:: EXERCISE REQUIREMENTS ::
Reproduce every one of the entries below verbatim, in the order given.

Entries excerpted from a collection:
━━━

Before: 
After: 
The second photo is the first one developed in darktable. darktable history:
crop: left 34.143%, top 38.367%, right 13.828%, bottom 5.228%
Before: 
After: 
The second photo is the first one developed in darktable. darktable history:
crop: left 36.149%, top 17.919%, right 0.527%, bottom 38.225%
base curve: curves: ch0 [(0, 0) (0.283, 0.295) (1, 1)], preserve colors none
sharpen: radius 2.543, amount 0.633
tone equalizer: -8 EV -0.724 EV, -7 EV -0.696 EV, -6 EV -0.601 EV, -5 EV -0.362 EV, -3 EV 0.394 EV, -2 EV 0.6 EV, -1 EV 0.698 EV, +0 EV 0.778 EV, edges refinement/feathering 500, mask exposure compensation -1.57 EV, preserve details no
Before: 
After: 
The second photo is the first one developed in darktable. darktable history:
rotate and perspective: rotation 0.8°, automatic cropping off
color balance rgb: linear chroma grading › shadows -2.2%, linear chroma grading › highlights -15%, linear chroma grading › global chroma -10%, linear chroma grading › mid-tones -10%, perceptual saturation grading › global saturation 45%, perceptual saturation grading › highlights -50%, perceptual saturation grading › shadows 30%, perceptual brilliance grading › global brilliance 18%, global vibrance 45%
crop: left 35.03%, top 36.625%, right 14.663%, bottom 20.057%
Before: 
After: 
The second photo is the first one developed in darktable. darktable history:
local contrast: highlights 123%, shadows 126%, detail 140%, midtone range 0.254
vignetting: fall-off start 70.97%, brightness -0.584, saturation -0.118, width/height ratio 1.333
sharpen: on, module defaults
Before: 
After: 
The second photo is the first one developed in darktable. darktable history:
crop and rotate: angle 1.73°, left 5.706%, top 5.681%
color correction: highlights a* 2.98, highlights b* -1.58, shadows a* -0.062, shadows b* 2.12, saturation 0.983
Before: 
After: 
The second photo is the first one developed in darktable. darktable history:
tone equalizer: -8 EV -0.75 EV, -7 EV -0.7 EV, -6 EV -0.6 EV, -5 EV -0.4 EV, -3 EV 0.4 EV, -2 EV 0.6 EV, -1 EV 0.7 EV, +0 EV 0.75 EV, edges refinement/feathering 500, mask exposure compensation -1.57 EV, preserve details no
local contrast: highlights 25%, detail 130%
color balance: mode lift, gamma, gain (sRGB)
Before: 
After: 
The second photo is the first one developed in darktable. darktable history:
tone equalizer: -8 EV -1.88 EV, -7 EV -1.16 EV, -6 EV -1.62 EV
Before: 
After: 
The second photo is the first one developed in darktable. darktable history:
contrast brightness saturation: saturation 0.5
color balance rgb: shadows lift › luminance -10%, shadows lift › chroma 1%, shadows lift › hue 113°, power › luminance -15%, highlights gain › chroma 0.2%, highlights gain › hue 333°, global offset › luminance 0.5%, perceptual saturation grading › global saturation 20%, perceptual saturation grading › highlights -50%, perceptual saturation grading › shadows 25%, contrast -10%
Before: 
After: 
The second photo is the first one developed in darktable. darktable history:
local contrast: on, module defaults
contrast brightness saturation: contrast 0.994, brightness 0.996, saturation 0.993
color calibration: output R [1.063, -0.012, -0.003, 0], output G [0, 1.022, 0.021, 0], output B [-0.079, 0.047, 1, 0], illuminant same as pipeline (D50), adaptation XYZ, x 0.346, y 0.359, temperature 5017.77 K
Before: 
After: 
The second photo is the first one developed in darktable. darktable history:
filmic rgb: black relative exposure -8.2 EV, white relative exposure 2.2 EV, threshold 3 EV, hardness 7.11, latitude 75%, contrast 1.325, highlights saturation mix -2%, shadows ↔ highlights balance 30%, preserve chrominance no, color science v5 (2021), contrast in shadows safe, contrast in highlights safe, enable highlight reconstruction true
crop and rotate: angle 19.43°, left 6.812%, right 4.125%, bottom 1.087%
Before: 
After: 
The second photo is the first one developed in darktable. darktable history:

━━━

:: TASK ANSWER ::
Before: 
After: 
The second photo is the first one developed in darktable. darktable history:
crop: left 34.143%, top 38.367%, right 13.828%, bottom 5.228%
Before: 
After: 
The second photo is the first one developed in darktable. darktable history:
crop: left 36.149%, top 17.919%, right 0.527%, bottom 38.225%
base curve: curves: ch0 [(0, 0) (0.283, 0.295) (1, 1)], preserve colors none
sharpen: radius 2.543, amount 0.633
tone equalizer: -8 EV -0.724 EV, -7 EV -0.696 EV, -6 EV -0.601 EV, -5 EV -0.362 EV, -3 EV 0.394 EV, -2 EV 0.6 EV, -1 EV 0.698 EV, +0 EV 0.778 EV, edges refinement/feathering 500, mask exposure compensation -1.57 EV, preserve details no
Before: 
After: 
The second photo is the first one developed in darktable. darktable history:
rotate and perspective: rotation 0.8°, automatic cropping off
color balance rgb: linear chroma grading › shadows -2.2%, linear chroma grading › highlights -15%, linear chroma grading › global chroma -10%, linear chroma grading › mid-tones -10%, perceptual saturation grading › global saturation 45%, perceptual saturation grading › highlights -50%, perceptual saturation grading › shadows 30%, perceptual brilliance grading › global brilliance 18%, global vibrance 45%
crop: left 35.03%, top 36.625%, right 14.663%, bottom 20.057%
Before: 
After: 
The second photo is the first one developed in darktable. darktable history:
local contrast: highlights 123%, shadows 126%, detail 140%, midtone range 0.254
vignetting: fall-off start 70.97%, brightness -0.584, saturation -0.118, width/height ratio 1.333
sharpen: on, module defaults
Before: 
After: 
The second photo is the first one developed in darktable. darktable history:
crop and rotate: angle 1.73°, left 5.706%, top 5.681%
color correction: highlights a* 2.98, highlights b* -1.58, shadows a* -0.062, shadows b* 2.12, saturation 0.983
Before: 
After: 
The second photo is the first one developed in darktable. darktable history:
tone equalizer: -8 EV -0.75 EV, -7 EV -0.7 EV, -6 EV -0.6 EV, -5 EV -0.4 EV, -3 EV 0.4 EV, -2 EV 0.6 EV, -1 EV 0.7 EV, +0 EV 0.75 EV, edges refinement/feathering 500, mask exposure compensation -1.57 EV, preserve details no
local contrast: highlights 25%, detail 130%
color balance: mode lift, gamma, gain (sRGB)
Before: 
After: 
The second photo is the first one developed in darktable. darktable history:
tone equalizer: -8 EV -1.88 EV, -7 EV -1.16 EV, -6 EV -1.62 EV
Before: 
After: 
The second photo is the first one developed in darktable. darktable history:
contrast brightness saturation: saturation 0.5
color balance rgb: shadows lift › luminance -10%, shadows lift › chroma 1%, shadows lift › hue 113°, power › luminance -15%, highlights gain › chroma 0.2%, highlights gain › hue 333°, global offset › luminance 0.5%, perceptual saturation grading › global saturation 20%, perceptual saturation grading › highlights -50%, perceptual saturation grading › shadows 25%, contrast -10%
Before: 
After: 
The second photo is the first one developed in darktable. darktable history:
local contrast: on, module defaults
contrast brightness saturation: contrast 0.994, brightness 0.996, saturation 0.993
color calibration: output R [1.063, -0.012, -0.003, 0], output G [0, 1.022, 0.021, 0], output B [-0.079, 0.047, 1, 0], illuminant same as pipeline (D50), adaptation XYZ, x 0.346, y 0.359, temperature 5017.77 K
Before: 
After: 
The second photo is the first one developed in darktable. darktable history:
filmic rgb: black relative exposure -8.2 EV, white relative exposure 2.2 EV, threshold 3 EV, hardness 7.11, latitude 75%, contrast 1.325, highlights saturation mix -2%, shadows ↔ highlights balance 30%, preserve chrominance no, color science v5 (2021), contrast in shadows safe, contrast in highlights safe, enable highlight reconstruction true
crop and rotate: angle 19.43°, left 6.812%, right 4.125%, bottom 1.087%
Before: 
After: 
The second photo is the first one developed in darktable. darktable history:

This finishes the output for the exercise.